During the coding process, the CR teams highlighted salient segments of the transcript and allocated a single word or short phrase to describe the content. The transcripts were printed with wide margins on the right side to create space to write codes on the transcripts.
Code Grouping and Definitions
During the next level of analysis, the small groups listed all the codes (child codes) and identifying related codes that they then grouped together to create parent codes. The parent codes were then presented to and discussed with the entire team. The discussion helped the team to begin to see some commonalities in the data and relationships across the different data sets. The members regrouped into three larger groups representing their three study sites. The CRs and the study coordinators then developed definitions for each parent code. Figure 2 shows a sample of listed codes from one of the groups.
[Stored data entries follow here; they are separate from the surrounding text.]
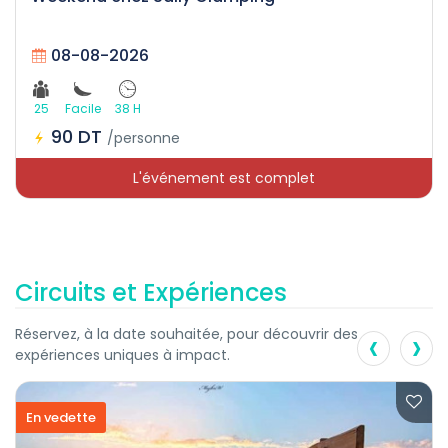
08-08-2026
25
Facile
38 H
90 DT
/personne
L'événement est complet
Circuits et Expériences
‹
›
Réservez, à la date souhaitée, pour découvrir des
expériences uniques à impact.
En vedette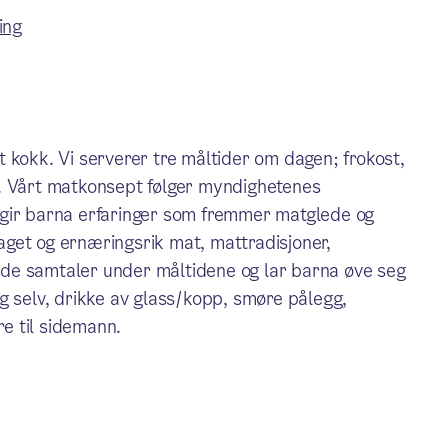
ing
 kokk. Vi serverer tre måltider om dagen; frokost,
t. Vårt matkonsept følger myndighetenes
og gir barna erfaringer som fremmer matglede og
elaget og ernæringsrik mat, mattradisjoner,
 gode samtaler under måltidene og lar barna øve seg
g selv, drikke av glass/kopp, smøre pålegg,
e til sidemann.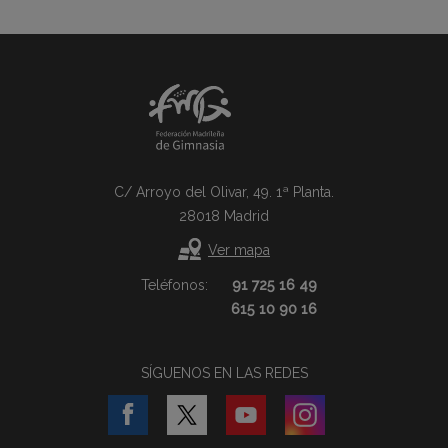
C/ Arroyo del Olivar, 49. 1ª Planta.
28018 Madrid
Ver mapa
Teléfonos:
91 725 16 49
615 10 90 16
SÍGUENOS EN LAS REDES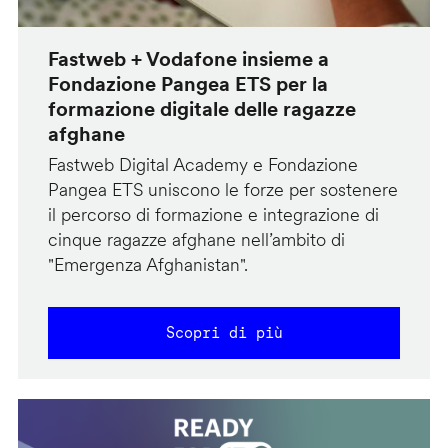
Fastweb + Vodafone insieme a
Fondazione Pangea ETS per la
formazione digitale delle ragazze
afghane
Fastweb Digital Academy e Fondazione
Pangea ETS uniscono le forze per sostenere
il percorso di formazione e integrazione di
cinque ragazze afghane nell’ambito di
"Emergenza Afghanistan".
Scopri di più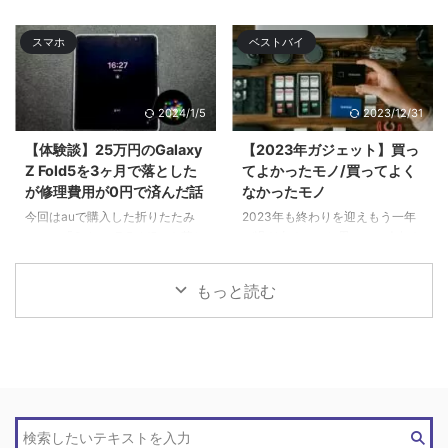
たことをツラ ...
修理するハメになり、手元にない
間はサブのGalaxy S22 Ultra& ...
スマホ
ベストバイ
2024/1/5
2023/12/31
【体験談】25万円のGalaxy
【2023年ガジェット】買っ
Z Fold5を3ヶ月で落とした
てよかったモノ/買ってよく
が修理費用が0円で済んだ話
なかったモノ
今回はauで購入した折りたたみ
2023年も終わりを迎えもう一年
スマホ「Galaxy Z Fold5」を落と
が過ぎ去るのかと思いつつ今年も
してディスプレイ破 ...
色々と買 ...
もっと読む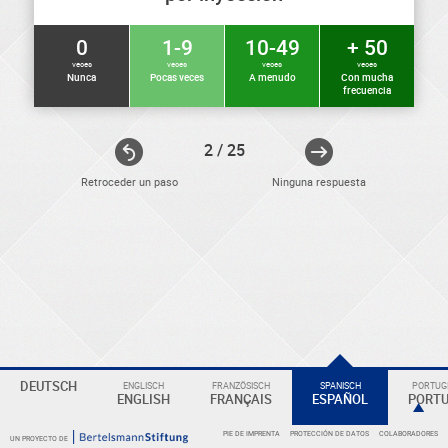
0
1-9
10-49
+ 50
veces
veces
veces
veces
Nunca
Pocas veces
A menudo
Con mucha
frecuencia
2 / 25
Retroceder un paso
Ninguna respuesta
DEUTSCH
ENGLISCH
FRANZÖSISCH
SPANISCH
PORTUGI
ENGLISH
FRANÇAIS
ESPAÑOL
PORT
ELEKTRONIKER
Eine
PIE DE IMPRENTA
PROTECCIÓN DE DATOS
COLABORADORES
Überschrift
UN PROYECTO DE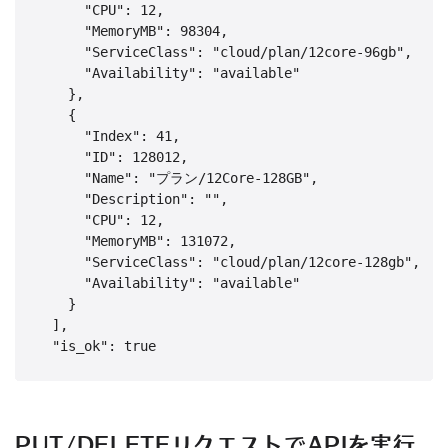
      "CPU": 12,

      "MemoryMB": 98304,

      "ServiceClass": "cloud/plan/12core-96gb",

      "Availability": "available"

    },

    {

      "Index": 41,

      "ID": 128012,

      "Name": "プラン/12Core-128GB",

      "Description": "",

      "CPU": 12,

      "MemoryMB": 131072,

      "ServiceClass": "cloud/plan/12core-128gb",

      "Availability": "available"

    }

  ],

PUT/DELETEリクエストでAPIを実行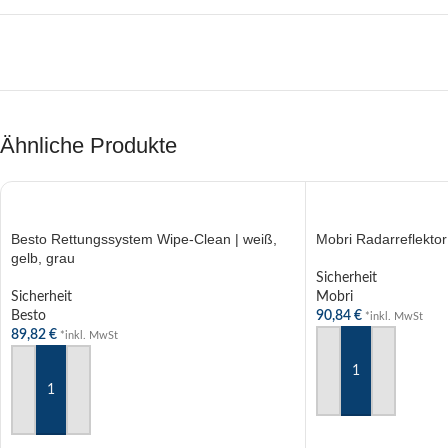
Ähnliche Produkte
Besto Rettungssystem Wipe-Clean | weiß,
Mobri Radarreflekto
gelb, grau
Sicherheit
Sicherheit
Mobri
Besto
90,84
€
*inkl. MwSt
89,82
€
*inkl. MwSt
AUSFÜHRUNG WÄ
AUSFÜHRUNG WÄHLEN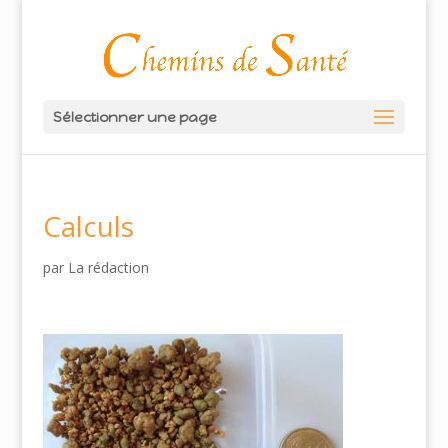
Sélectionner une page
Calculs
par
La rédaction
Reconciling Coding Schemes and Composing Findings Sections
Next, the training facilitators reviewed the grouped codes and definitions in order to create a sample guide. The sample included the parent code, the definition of the code, and excerpts from the transcripts. Retaining the same site level groups, members used a laptop to extract excerpts from the three transcripts from their respective sites and assigned them accordingly to the defined parent codes. Each group then selected six parent codes they considered a priority and wrote up summaries bringing out the overall message of each of the parent codes that they would want to convey to program implementers and policy makers. From the combined codes, the team prioritized the following parent codes: 1) attitudes towards HIVST kits, 2) perceived advantages of using HIVST kits, 3) barriers that would impact on use of HIVST kits, 4) HIVST demand creation and advocacy, 5) service delivery approaches, and 6) role of health facilities. To conclude the analysis exercise, the groups exchanged their write-ups for critical review and the feedback provided to each site level group was used to improve the write-up of the findings.
Dissemination of study results
A key feature of CBPS is the dissemination of study findings with community members and the active involvement of the community partners in the process. This is an approach therefore that we embraced in the implementation of our CBPS study. The MSM community were actively involved in the dissemination of study findings that went beyond the ordinary scientific publications as is often the case. We built on both existing and new structures in order to share the findings. For instance, the community was largely involved in the sharing of the findings at the counties and at national level through various forums such as the key populations committees of experts’ forums and other relevant meetings. Also, the community wrote a first authored paper that shared with a wider audience on the efforts the community put to reach the MSM with HIV testing services amid Covid-1967.